Functions restricted to subdomains

Registered by Garth Wells

Functions restricted to subdomains currently have the syntax:
subdomain = dx(0)
V_restricted = V[subdomain]
which produces a RestrictedElement. Here the subdomain is described by a Measure object, which is technically sufficient for simple restrictions, but conceptually not so nice.

We will improve this in relation with a subdomain-language, and in concert with improved subdomain support in ffc/dolfin.

Blueprint information

Status:
Complete
Approver:
Priority:
Essential
Drafter:
Direction:
Approved
Assignee:
Definition:
Obsolete
Series goal:
None
Implementation:
Slow progress
Milestone target:
None
Started by
Martin Sandve Alnæs
Completed by
Martin Sandve Alnæs

Whiteboard

Current design iteration, will be used as basis for unit tests later:

###### Subdomain language:
# Create toplevel domain:
cell = triangle
D = Domain(cell, name='mydomain')

# Domain has some basic properties like dimensions:
assert D.name() == 'mydomain'
assert D.cell() == cell
assert D.geometric_dimension() == 2
assert D.topological_dimension() == 2

# Create numbered disjoint subdomains:
D1 = D[1]
D3 = D[3]
D2 = D[2]

# These subdomains are registered in D so they can be retrieved later:
assert D.disjoint_subdomains() == [D1, D2, D3]

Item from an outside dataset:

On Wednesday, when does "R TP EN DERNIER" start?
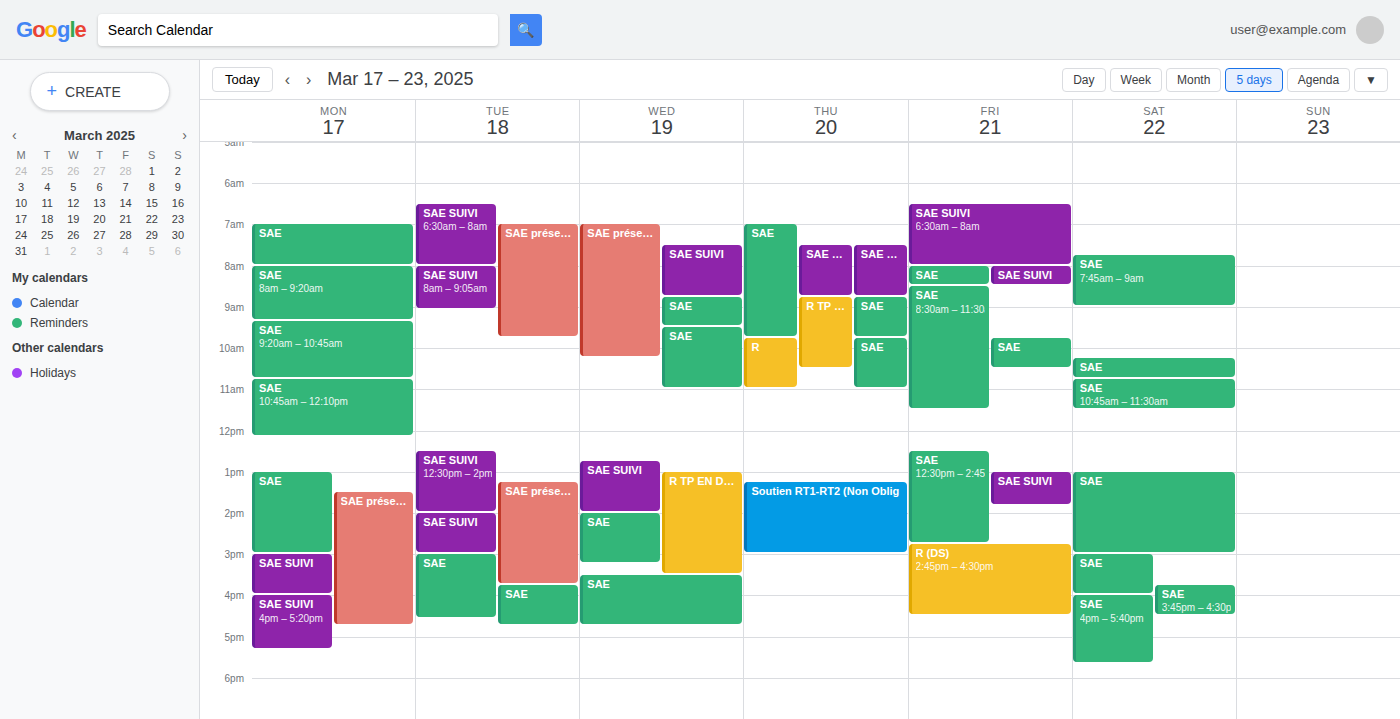
1:00 PM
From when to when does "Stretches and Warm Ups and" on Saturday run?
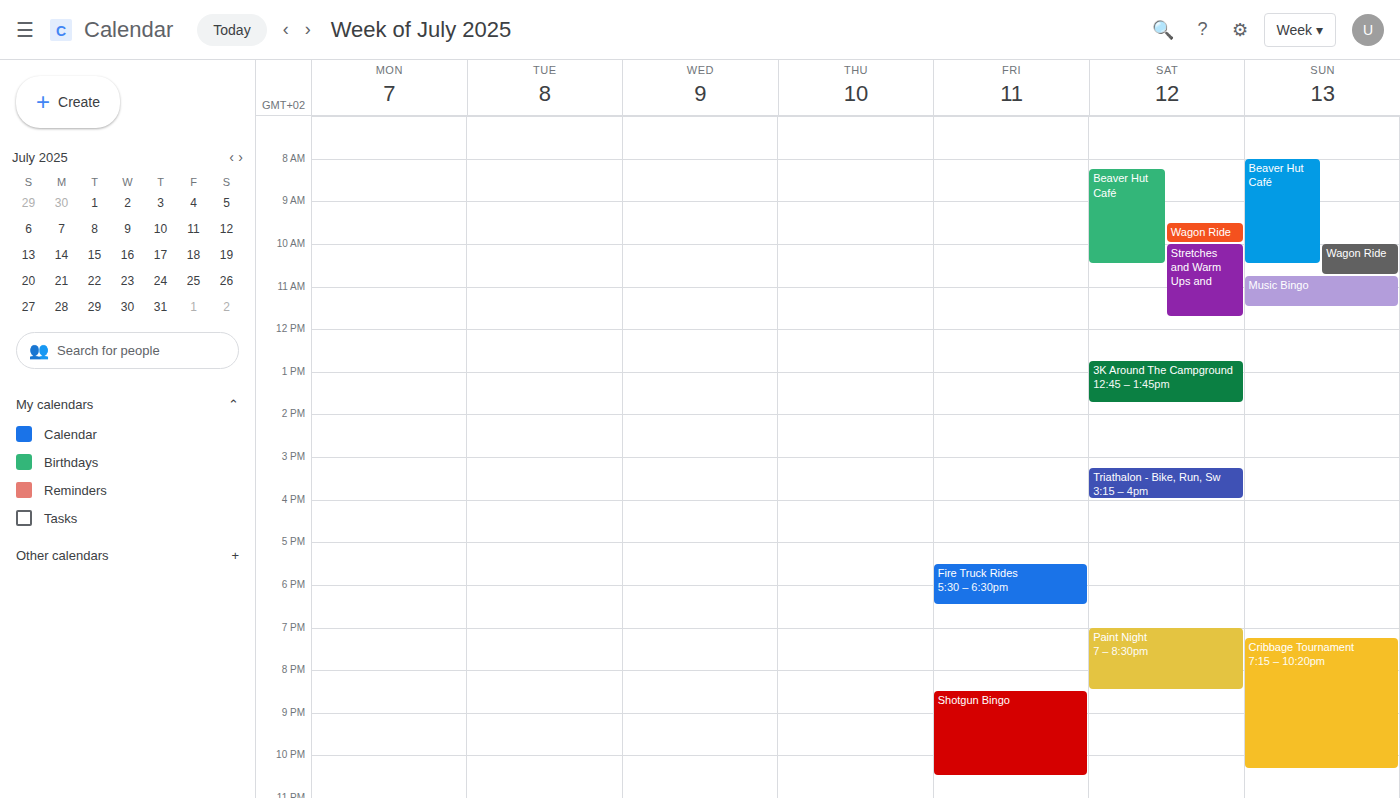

# Create named possibly non-disjoint subdomain groups:
Dleft = DomainGroup((D1, D2), name='left')
Dright = DomainGroup((D2, D3), name='right')

# Named subdomains are also registered in D:
assert Dleft == D['left']
assert Dright == D['right']
assert Dleft != D['right']

# The overlap between domain groups can be specified easily:
Doverlap = DomainOverlap(Dleft, Dright, name='overlap')
assert D['overlap'] == DomainGroup((D2,), name='overlap') # A bit unsure here

###### Defining elements on subdomains:
# Elements can be defined on domain groups:
VL = VectorElement(Dleft, "CG", 1)
VR = FiniteElement(Dright, "CG", 2)
assert VL.domain() == Dleft
assert VR.domain() == Dright
assert VL.domain().disjoint_subdomains() == [D1, D2]
assert VR.domain().disjoint_subdomains() == [D2, D3]

# Elements can be combined into mixed elements:
V = VL*VR
assert V.domain() == D # This is unclear
assert V.domain().disjoint_subdomains() == [D1, D2, D3]

# The mixed element can be queried for which elements live on which disjoint subdomains:
dom2elm = V.domain2subelement()
assert dom2elm == {
D1: (VL,),
D2: (VL,VR),
D3: (VR,),
}

# I think we'll need to mirror these in ufc::dof_map:
#void ufc::dof_map::domain2subelements(std::map< std::size_t, std::vector<size_t> > & d2s) const;
# Result matching above ufl code:
#d2s[1] == vector({0,}) # VL is subelement 0
#d2s[2] == vector({0,1}) # both VL and VR
#d2s[3] == vector({1,}) # VR is subelement 1

(?)

Work Items

Work items:
[meg-simula] Extract integrals over subdomains from subdomain groups: TODO

Dependency tree

* Blueprints in grey have been implemented.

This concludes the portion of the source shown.